#### [WHAT TO PRODUCE]
Without altering a word, return the records below, but exclude the pictures.

#### [SUPPLIED RECORDS]
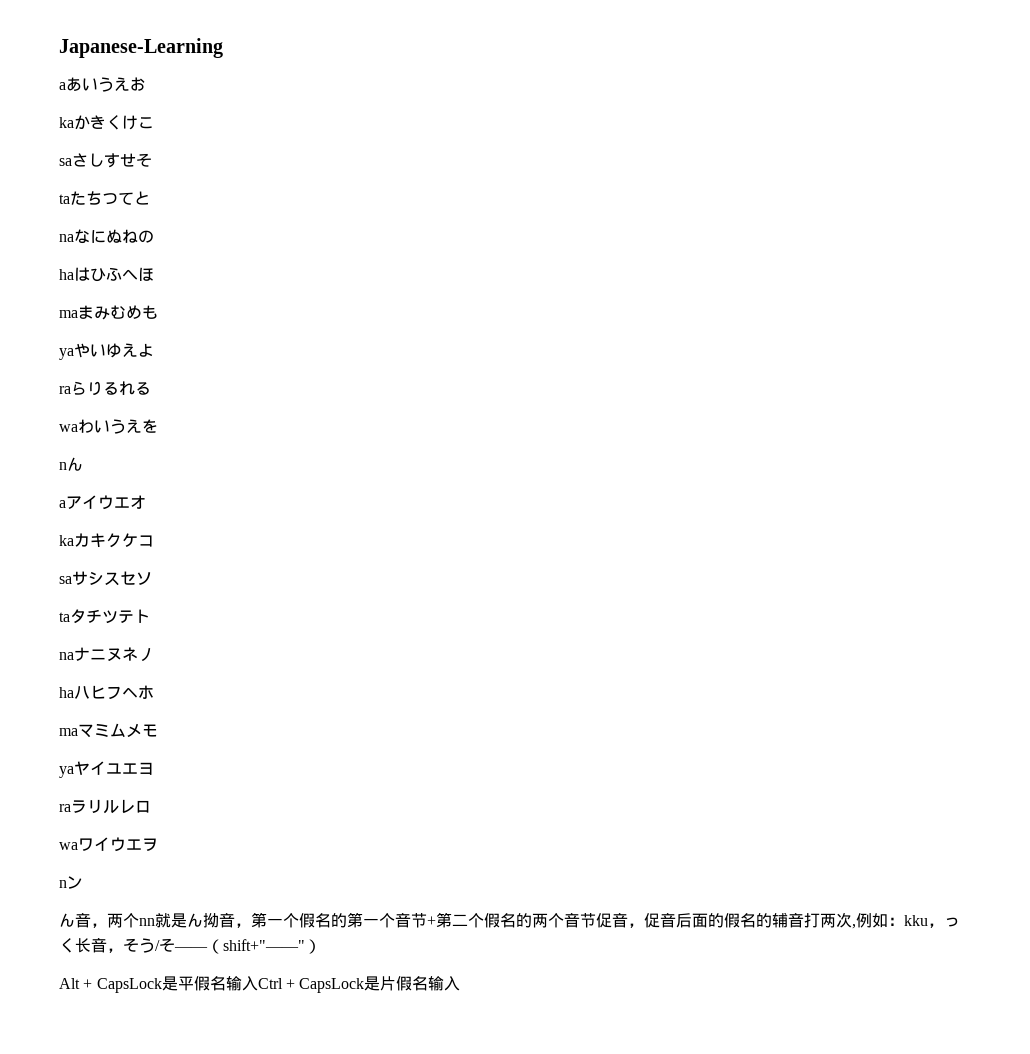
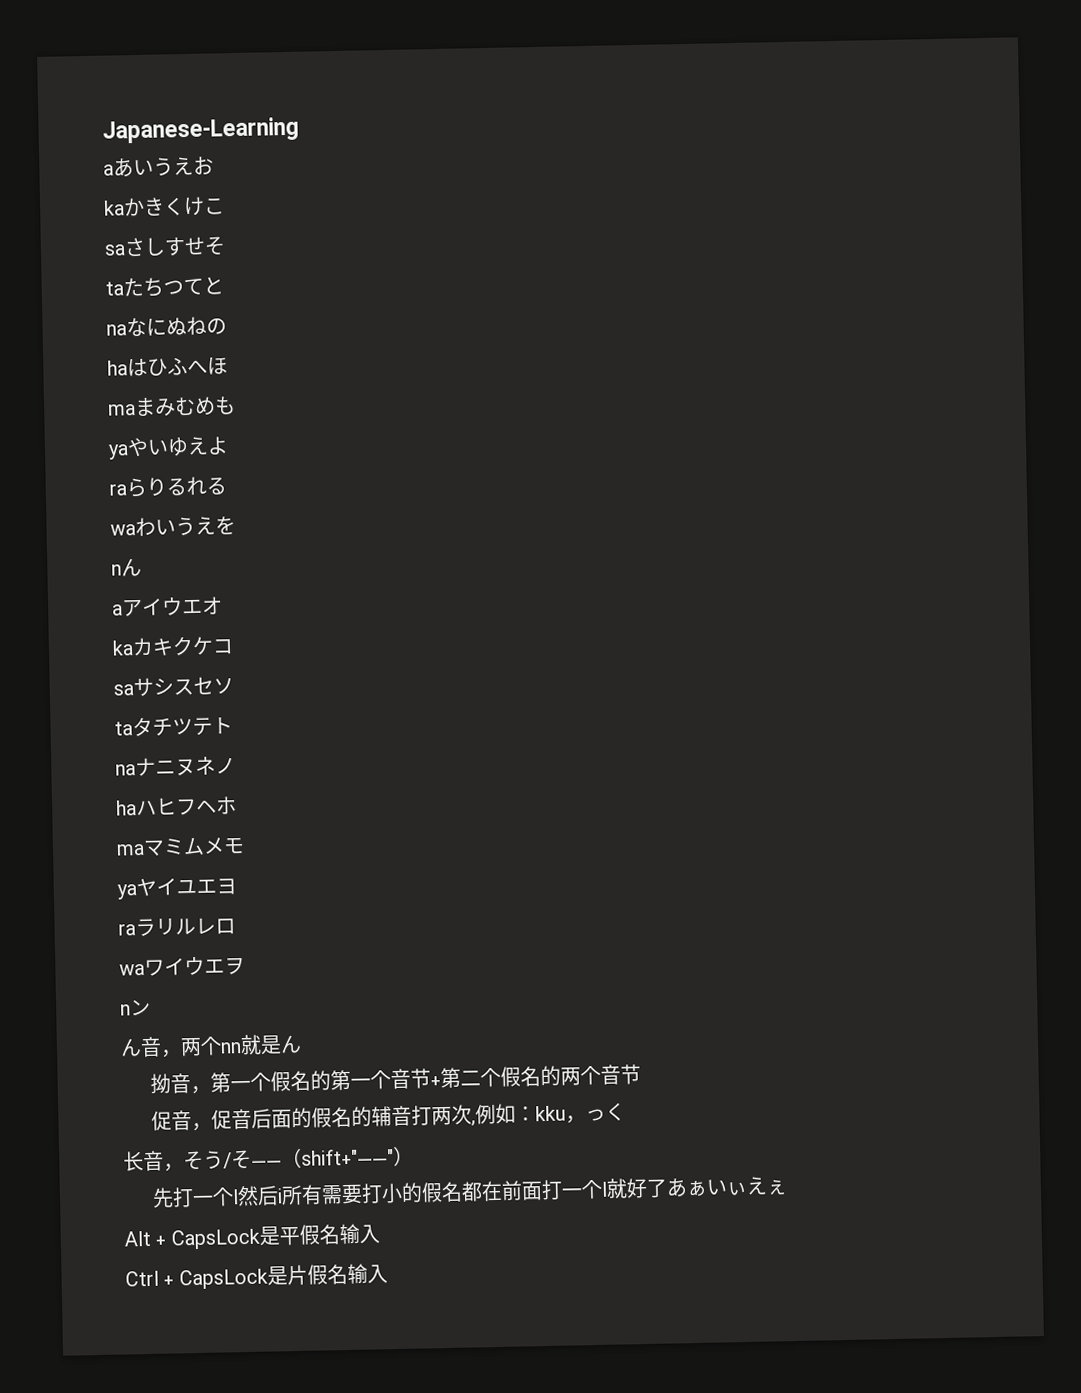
(203, 920) none -> (302, 1044) //
(596, 920) none -> (642, 1074) //
(75, 945) none -> (627, 1111) //
(321, 946) none -> [152,1176,789,1208] // 先打一个l然后i所有需要打小的假名都在前面打一个l就好了あぁいぃえぇ
(258, 983) none -> (380, 1234) //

#### [ANSWER BOX]
(203, 920) none -> (302, 1044) //
(596, 920) none -> (642, 1074) //
(75, 945) none -> (627, 1111) //
(321, 946) none -> [152,1176,789,1208] // 先打一个l然后i所有需要打小的假名都在前面打一个l就好了あぁいぃえぇ
(258, 983) none -> (380, 1234) //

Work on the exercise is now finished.